Work item: For the word "sides", count the lines below that contain it. Give the number alone.

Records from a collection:
- - -
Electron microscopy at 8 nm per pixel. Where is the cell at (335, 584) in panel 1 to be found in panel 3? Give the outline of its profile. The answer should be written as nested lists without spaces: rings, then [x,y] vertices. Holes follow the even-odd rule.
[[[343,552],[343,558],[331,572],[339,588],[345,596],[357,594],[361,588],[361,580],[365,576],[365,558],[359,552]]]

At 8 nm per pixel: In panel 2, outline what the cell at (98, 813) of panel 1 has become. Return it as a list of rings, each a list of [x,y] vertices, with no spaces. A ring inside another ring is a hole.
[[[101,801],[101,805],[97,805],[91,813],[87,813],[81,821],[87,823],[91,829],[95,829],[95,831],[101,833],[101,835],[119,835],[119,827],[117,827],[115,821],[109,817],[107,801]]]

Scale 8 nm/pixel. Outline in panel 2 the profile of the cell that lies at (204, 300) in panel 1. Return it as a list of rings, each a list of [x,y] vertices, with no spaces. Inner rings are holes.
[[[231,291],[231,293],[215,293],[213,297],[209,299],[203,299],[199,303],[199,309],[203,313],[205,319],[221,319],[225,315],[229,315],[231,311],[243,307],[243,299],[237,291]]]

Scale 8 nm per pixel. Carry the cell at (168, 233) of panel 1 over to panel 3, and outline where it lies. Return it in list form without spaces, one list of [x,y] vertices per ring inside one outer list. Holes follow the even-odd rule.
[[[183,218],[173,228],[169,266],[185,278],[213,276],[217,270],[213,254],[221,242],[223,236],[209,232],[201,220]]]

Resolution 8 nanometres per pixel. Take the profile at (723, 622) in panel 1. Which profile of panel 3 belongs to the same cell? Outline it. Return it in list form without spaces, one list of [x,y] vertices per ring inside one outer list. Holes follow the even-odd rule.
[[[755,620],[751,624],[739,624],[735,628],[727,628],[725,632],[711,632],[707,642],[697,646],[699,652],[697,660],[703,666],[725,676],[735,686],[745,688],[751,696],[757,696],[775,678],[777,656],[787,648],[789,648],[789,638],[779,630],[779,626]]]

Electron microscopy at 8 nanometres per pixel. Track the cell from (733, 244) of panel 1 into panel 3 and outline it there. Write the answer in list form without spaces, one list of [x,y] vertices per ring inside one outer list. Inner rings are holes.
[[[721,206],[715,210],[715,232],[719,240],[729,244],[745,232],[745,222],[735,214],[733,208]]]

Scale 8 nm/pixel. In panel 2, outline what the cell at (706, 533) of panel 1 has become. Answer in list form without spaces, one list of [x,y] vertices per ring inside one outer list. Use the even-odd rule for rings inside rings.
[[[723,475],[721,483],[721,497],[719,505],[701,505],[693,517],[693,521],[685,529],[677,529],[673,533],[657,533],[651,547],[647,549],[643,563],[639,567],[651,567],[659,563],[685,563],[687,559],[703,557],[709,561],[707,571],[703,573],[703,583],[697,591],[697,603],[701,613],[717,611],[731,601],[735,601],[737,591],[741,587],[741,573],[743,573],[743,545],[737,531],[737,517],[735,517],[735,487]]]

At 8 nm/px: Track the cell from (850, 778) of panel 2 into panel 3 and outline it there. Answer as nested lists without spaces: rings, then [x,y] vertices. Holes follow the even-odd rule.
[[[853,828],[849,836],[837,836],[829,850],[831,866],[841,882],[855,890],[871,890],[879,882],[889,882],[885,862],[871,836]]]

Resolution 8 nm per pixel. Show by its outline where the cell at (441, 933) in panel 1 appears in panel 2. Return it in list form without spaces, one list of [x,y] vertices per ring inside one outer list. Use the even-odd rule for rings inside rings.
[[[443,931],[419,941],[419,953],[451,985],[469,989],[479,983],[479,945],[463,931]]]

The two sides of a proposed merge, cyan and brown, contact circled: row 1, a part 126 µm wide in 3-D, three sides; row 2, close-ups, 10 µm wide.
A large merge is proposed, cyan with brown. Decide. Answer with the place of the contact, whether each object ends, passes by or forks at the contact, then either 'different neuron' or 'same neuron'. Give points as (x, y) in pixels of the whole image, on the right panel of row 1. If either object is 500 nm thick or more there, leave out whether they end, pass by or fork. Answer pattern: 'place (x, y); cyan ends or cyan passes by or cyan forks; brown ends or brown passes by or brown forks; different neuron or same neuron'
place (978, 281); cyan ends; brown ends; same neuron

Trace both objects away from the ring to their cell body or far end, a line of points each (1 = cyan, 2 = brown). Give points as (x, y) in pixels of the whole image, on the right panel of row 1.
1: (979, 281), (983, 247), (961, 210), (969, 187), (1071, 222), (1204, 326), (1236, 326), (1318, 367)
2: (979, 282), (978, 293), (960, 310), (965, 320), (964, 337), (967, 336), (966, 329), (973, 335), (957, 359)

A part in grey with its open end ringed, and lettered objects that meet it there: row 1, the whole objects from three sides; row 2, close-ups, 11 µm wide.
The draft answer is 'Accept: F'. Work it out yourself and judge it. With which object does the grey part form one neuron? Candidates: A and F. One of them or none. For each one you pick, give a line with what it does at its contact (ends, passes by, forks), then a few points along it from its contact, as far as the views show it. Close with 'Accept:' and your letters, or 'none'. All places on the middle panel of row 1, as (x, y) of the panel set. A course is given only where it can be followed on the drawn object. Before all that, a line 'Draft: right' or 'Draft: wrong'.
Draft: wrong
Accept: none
- - -
Expected output: 2